A discussão sobre os faróis brilhantes ganhou força após o Transport Canada abrir uma consulta pública em abril de 2026. Motoristas relatam que o brilho intenso das novas tecnologias de iluminação está comprometendo a segurança noturna nas estradas.
Por que os faróis de LED ofuscam mais do que os antigos?
A transição das lâmpadas halógenas para o LED alterou o espectro de luz emitido pelos veículos, migrando de tons amarelados para o azul-branco. Essa luz mais fria e concentrada gera entre 50% e 60% mais desconforto visual do que as tecnologias de iluminação convencionais.
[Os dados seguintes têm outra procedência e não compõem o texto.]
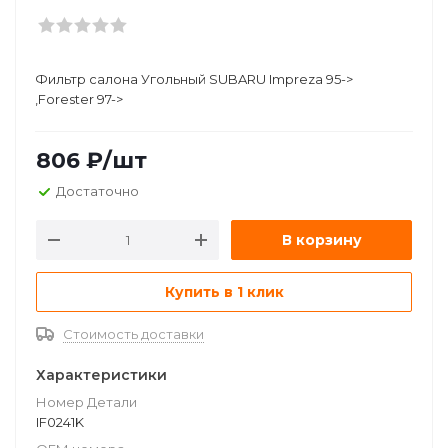
Фильтр салона Угольный SUBARU Impreza 95->
,Forester 97->
806
₽
/шт
Достаточно
В корзину
Купить в 1 клик
Стоимость доставки
Характеристики
Номер Детали
IF0241K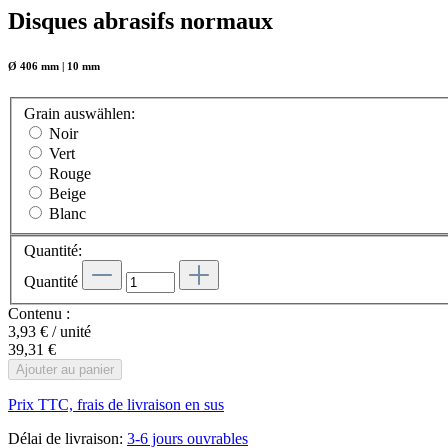
Disques abrasifs normaux
Ø 406 mm | 10 mm
Grain
auswählen
:
Noir
Vert
Rouge
Beige
Blanc
Quantité:
Quantité
Contenu :
3,93 € / unité
39,31 €
Ajouter au panier
Prix TTC, frais de livraison en sus
Délai de livraison:
3-6 jours ouvrables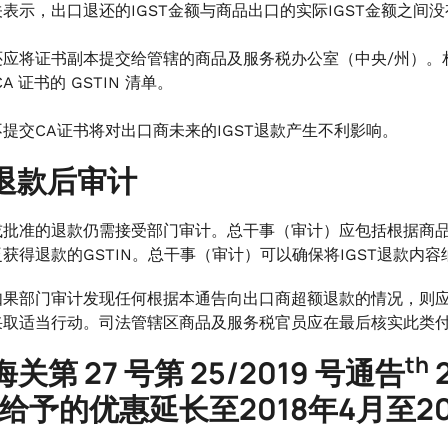
关表示，出口退还的IGST金额与商品出口的实际IGST金额之间
应将证书副本提交给管辖的商品及服务税办公室（中央/州）。相关海关
A 证书的 GSTIN 清单。
不提交CA证书将对出口商未来的IGST退款产生不利影响。
退款后审计
批准的退款仍需接受部门审计。总干事（审计）应包括根据商品及
获得退款的GSTIN。总干事（审计）可以确保将IGST退款内
如果部门审计发现任何根据本通告向出口商超额退款的情况，则
采取适当行动。司法管辖区商品及服务税官员应在最后核实此类
th
关第 27 号第 25/2019 号通告
给予的优惠延长至2018年4月至20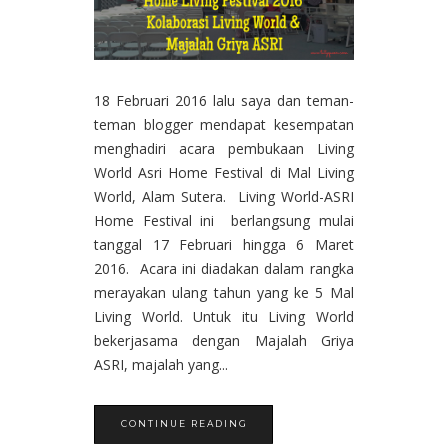
18 Februari 2016 lalu saya dan teman-
teman blogger mendapat kesempatan
menghadiri acara pembukaan Living
World Asri Home Festival di Mal Living
World, Alam Sutera. Living World-ASRI
Home Festival ini berlangsung mulai
tanggal 17 Februari hingga 6 Maret
2016. Acara ini diadakan dalam rangka
merayakan ulang tahun yang ke 5 Mal
Living World. Untuk itu Living World
bekerjasama dengan Majalah Griya
ASRI, majalah yang...
CONTINUE READING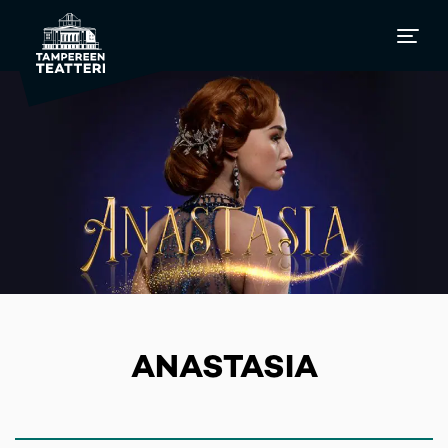
ANASTASIA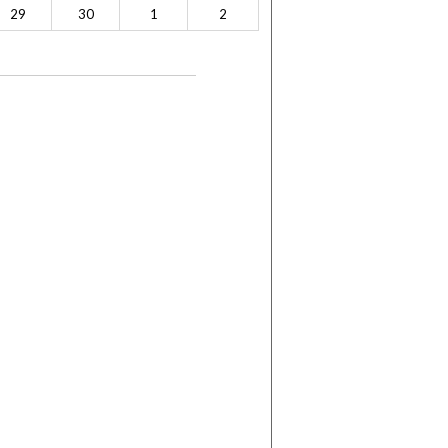
29
30
1
2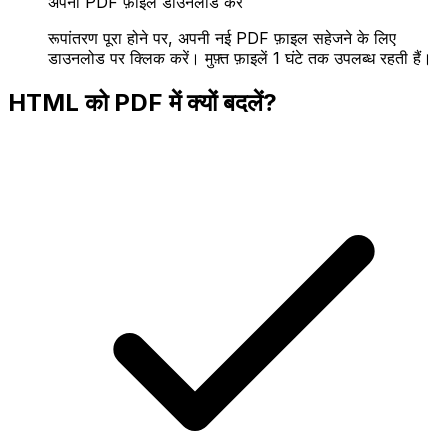
अपनी PDF फ़ाइल डाउनलोड करें
रूपांतरण पूरा होने पर, अपनी नई PDF फ़ाइल सहेजने के लिए
डाउनलोड पर क्लिक करें। मुफ़्त फ़ाइलें 1 घंटे तक उपलब्ध रहती हैं।
HTML को PDF में क्यों बदलें?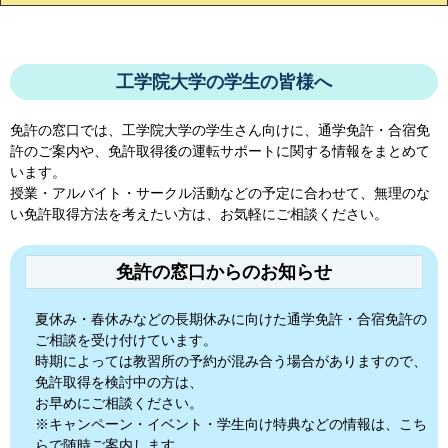
工学院大学の学生の皆様へ
免許の窓口では、
工学院大学
の学生さん向けに、通学免許・合宿免
許のご案内や、免許取得後の運転サポートに関する情報をまとめて
います。
授業・アルバイト・サークル活動などの予定に合わせて、無理のな
い免許取得方法を考えたい方は、お気軽にご相談ください。
免許の窓口からのお知らせ
夏休み・春休みなどの長期休みに向けた通学免許・合宿免許の
ご相談を受け付けています。
時期によっては教習所の予約が混み合う場合がありますので、
免許取得を検討中の方は、
お早めにご相談ください。
※キャンペーン・イベント・学生向け特典などの情報は、こち
らで随時ご案内します。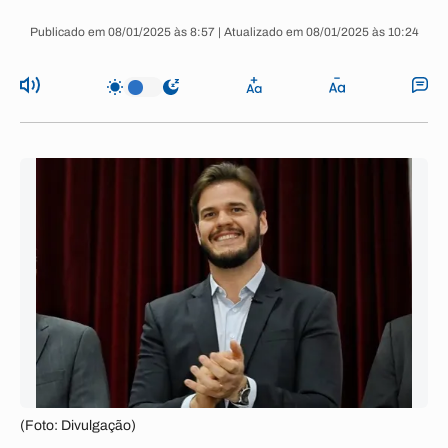
Publicado em 08/01/2025 às 8:57 | Atualizado em 08/01/2025 às 10:24
(Foto: Divulgação)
Além da intensidade luminosa, a altura dos veículos modernos, como SUVs e picapes, agrava o problema. O feixe de luz desses modelos incide diretamente nos olhos de quem conduz carros menores, criando o que especialistas chamam de ofuscamento por incapacidade momentânea.
O que dizem os estudos internacionais sobre a segurança viária?
Um levantamento realizado no Reino Unido revelou que 97% dos condutores se distraem frequentemente com o brilho excessivo. Embora a iluminação avançada ajude a enxergar melhor a pista, o impacto nos outros usuários da via é classificado como um risco real por instituições de transporte.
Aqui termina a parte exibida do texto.